Costa volvió a casa temprano, cuando las luces recién encendidas comenzaban a bañar las calles con el amarillo viejo y escaso. Le preparó la cena a su madre, lavó los platos y se fue a dormir. Y nunca más volvió a hablar con los chinos. Los escuchaba en sus discusiones inútiles, en sus peleas matrimoniales, en sus críticas insulsas que daban por descontada la ignorancia de los oídos en los alrededores. Cuando era necesario, se comunicaba en español, y los escuchaba en su enredo de erres y eles. Y así siguió la vida para Costa, incluso después de que murió su madre y ya no tuvo para quién trabajar de día o cocinar de noche.
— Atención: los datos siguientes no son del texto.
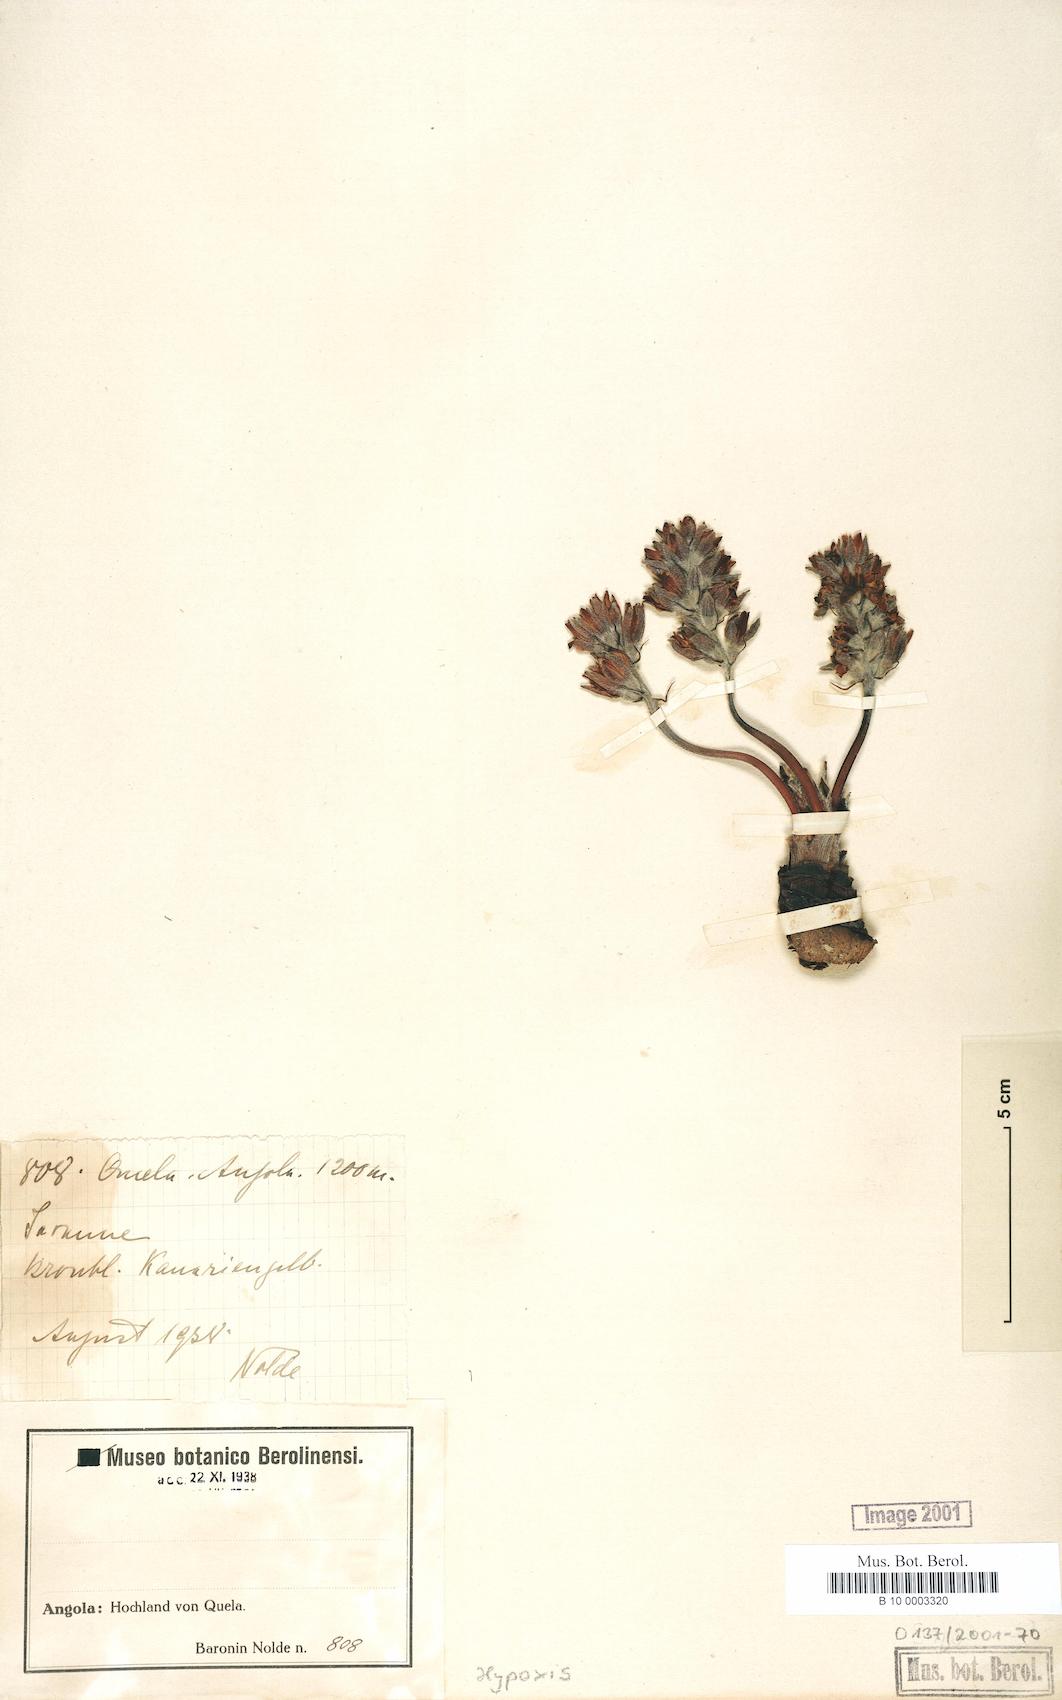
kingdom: Plantae
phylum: Tracheophyta
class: Liliopsida
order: Asparagales
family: Hypoxidaceae
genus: Hypoxis
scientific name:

Era un tipo taciturno, Pablo Costa, y silencioso. Sus historias se apagaban en sus labios y te dejaba esa sensación de vacío y hambre y bronca, se morían tal como se acallan las palabras sin sentido, como enmudece hoy cualquiera que no sea medianamente vanidoso. Porque esta vida es una mierda, pibe, porque te hace darte cuenta que ya no sabes qué, con quién o para qué contar. Y entonces te callás, claro, y en el silencio final sólo le preguntás al otro: ¿cómo es que todavía no te fuiste de acá?